◆ **Activity**: Your answer must consist solely of the line containing "door to find most of the candidates inside." and all subsequent lines through the end of the entries, reproduced exactly.

Collected data:
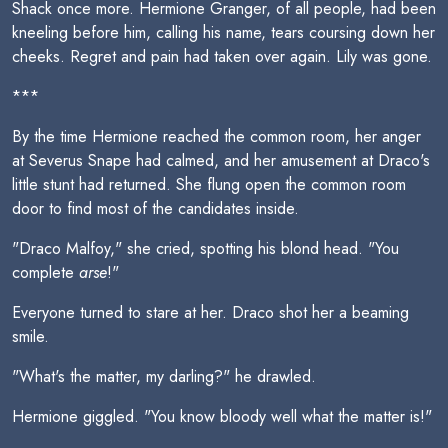
Shack once more. Hermione Granger, of all people, had been
kneeling before him, calling his name, tears coursing down her
cheeks. Regret and pain had taken over again. Lily was gone.
***
By the time Hermione reached the common room, her anger
at Severus Snape had calmed, and her amusement at Draco's
little stunt had returned. She flung open the common room
door to find most of the candidates inside.
"Draco Malfoy," she cried, spotting his blond head. "You
complete
arse
!"
Everyone turned to stare at her. Draco shot her a beaming
smile.
"What's the matter, my darling?" he drawled.
Hermione giggled. "You know bloody well what the matter is!"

◆ **Your solution**:
door to find most of the candidates inside.
"Draco Malfoy," she cried, spotting his blond head. "You
complete
arse
!"
Everyone turned to stare at her. Draco shot her a beaming
smile.
"What's the matter, my darling?" he drawled.
Hermione giggled. "You know bloody well what the matter is!"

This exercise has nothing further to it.